Cette suspension, initialement accordée pour une semaine, pourrait être prolongée ou modifiée par les juges avant la fin de la journée. Leur décision aura des répercussions majeures sur l’autorité réglementaire de la Food and Drug Administration (FDA), ainsi que sur l’accès des patientes et des professionnels de santé à ce traitement.
« La question centrale est : qui a le pouvoir de réguler le mifépristone ? »
— Laurie Sobel, directrice associée pour les politiques de santé des femmes à KFF
Sobel souligne les enjeux juridiques et sanitaires en jeu : « Un État peut-il aller plus loin que la FDA ? La FDA représente-t-elle un plancher ou un plafond en matière de réglementation ? »
Cette affaire s’inscrit dans un contexte de tensions croissantes autour de l’accès à l’avortement aux États-Unis, après l’annulation en 2022 de l’arrêt Roe v. Wade, qui garantissait le droit à l’IVG au niveau fédéral. Plusieurs États ont depuis restreint ou interdit la procédure, rendant le mifépristone, approuvé par la FDA en 2000, encore plus crucial pour des millions de femmes.
Les anciens responsables de la FDA et des laboratoires pharmaceutiques ont également pris position dans ce débat. Certains soutiennent que toute décision judiciaire remettant en cause l’autorité de l’agence pourrait affaiblir la confiance dans les médicaments approuvés aux États-Unis et créer un précédent dangereux pour d’autres traitements.

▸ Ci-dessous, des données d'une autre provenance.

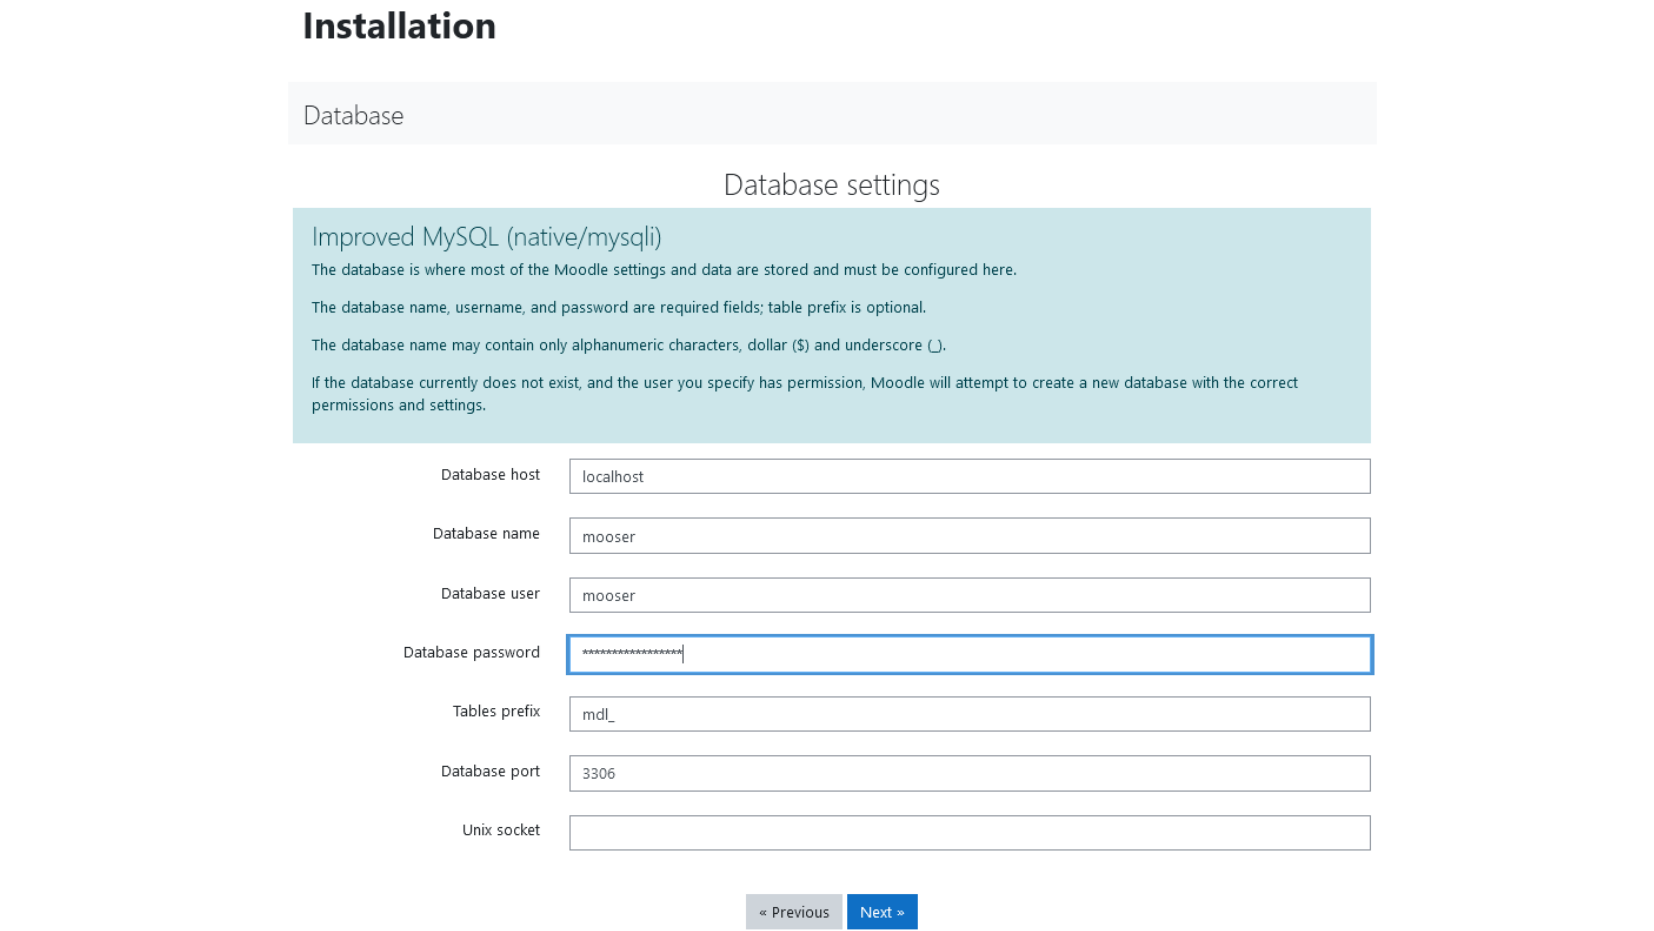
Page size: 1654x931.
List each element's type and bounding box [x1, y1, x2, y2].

picture [280, 2, 1384, 931]
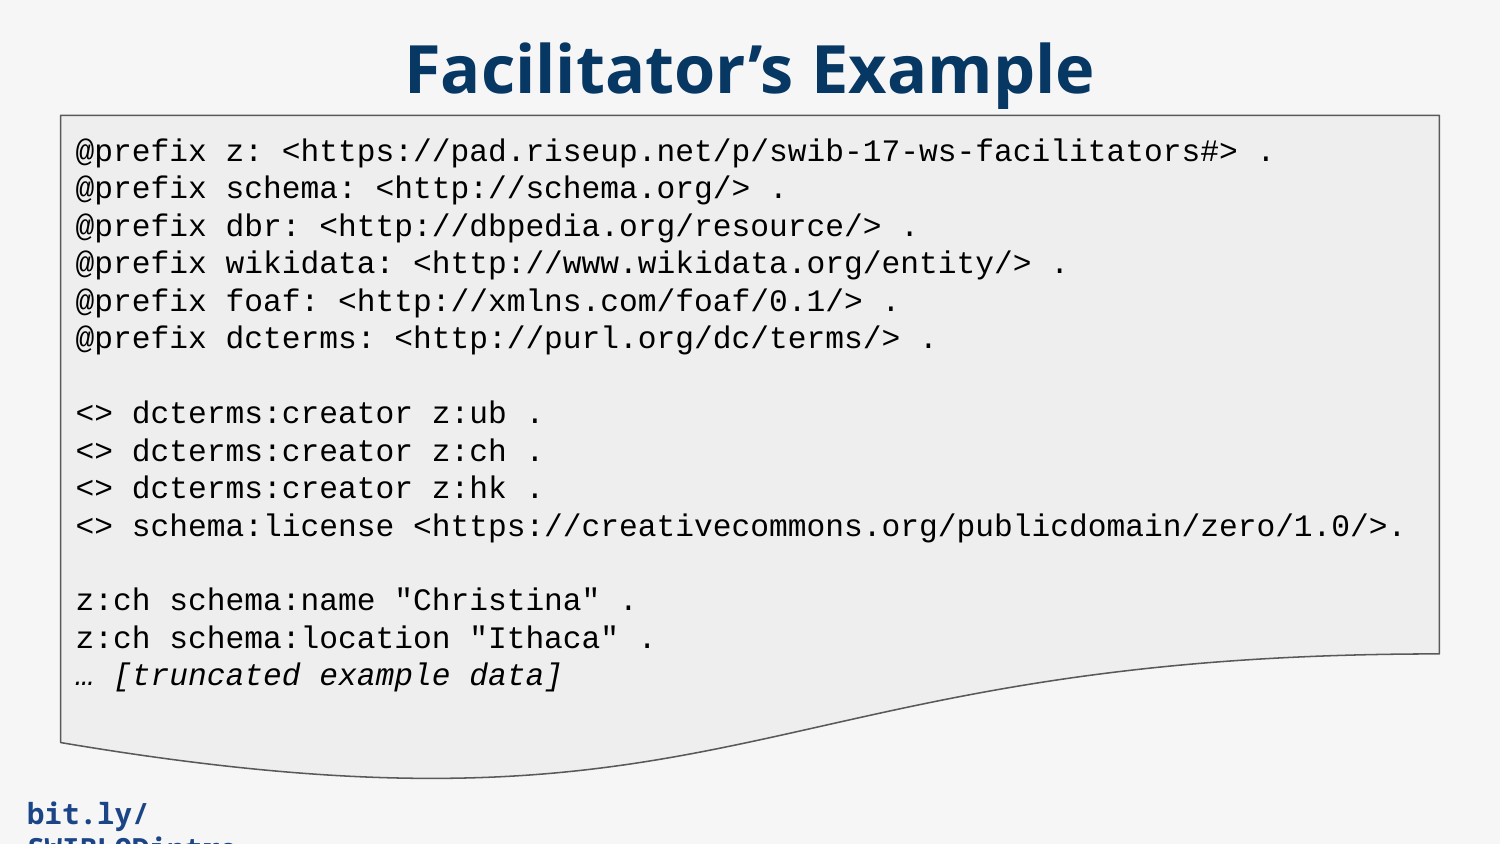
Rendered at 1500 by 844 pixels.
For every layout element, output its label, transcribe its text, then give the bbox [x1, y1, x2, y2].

title Facilitator’s Example [51, 11, 1449, 116]
text_box @prefix z: <https://pad.riseup.net/p/swib-17-ws-facilitators#> . @prefix schema: <http://schema.org/> . @prefix dbr: <http://dbpedia.org/resource/> . @prefix wikidata: <http://www.wikidata.org/entity/> . @prefix foaf: <http://xmlns.com/foaf/0.1/> . @prefix dcterms: <http://purl.org/dc/terms/> . <> dcterms:creator z:ub . <> dcterms:creator z:ch . <> dcterms:creator z:hk . <> schema:license <https://creativecommons.org/publicdomain/zero/1.0/>. z:ch schema:name "Christina" . z:ch schema:location "Ithaca" . … [truncated example data] [60, 116, 1440, 779]
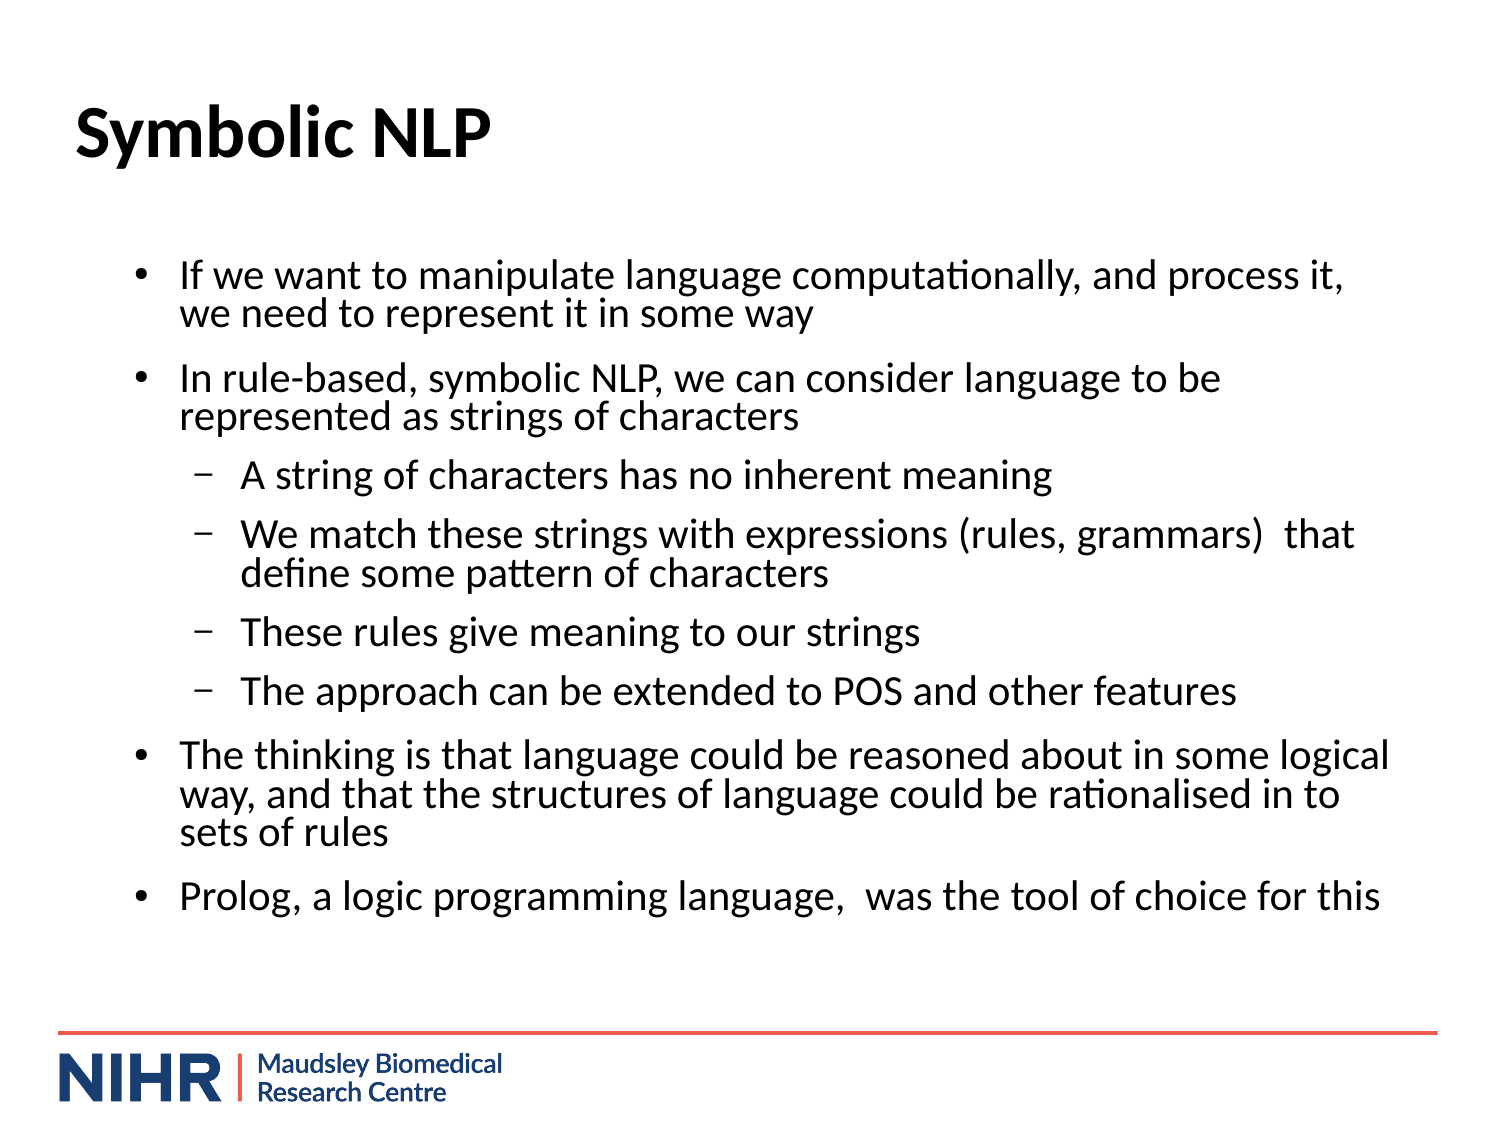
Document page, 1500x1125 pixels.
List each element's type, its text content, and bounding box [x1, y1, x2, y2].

Les défenseurs des droits reproductifs craignent qu’une suspension prolongée du mifépristone ne prive des femmes de soins essentiels, notamment dans les États où l’avortement est déjà interdit ou fortement restreint. À l’inverse, les opposants à l’IVG saluent cette décision comme une victoire pour la souveraineté des États en matière de réglementation.
La Cour suprême devra trancher rapidement : une audience orale pourrait être organisée dès cette semaine, et une décision définitive est attendue d’ici juin.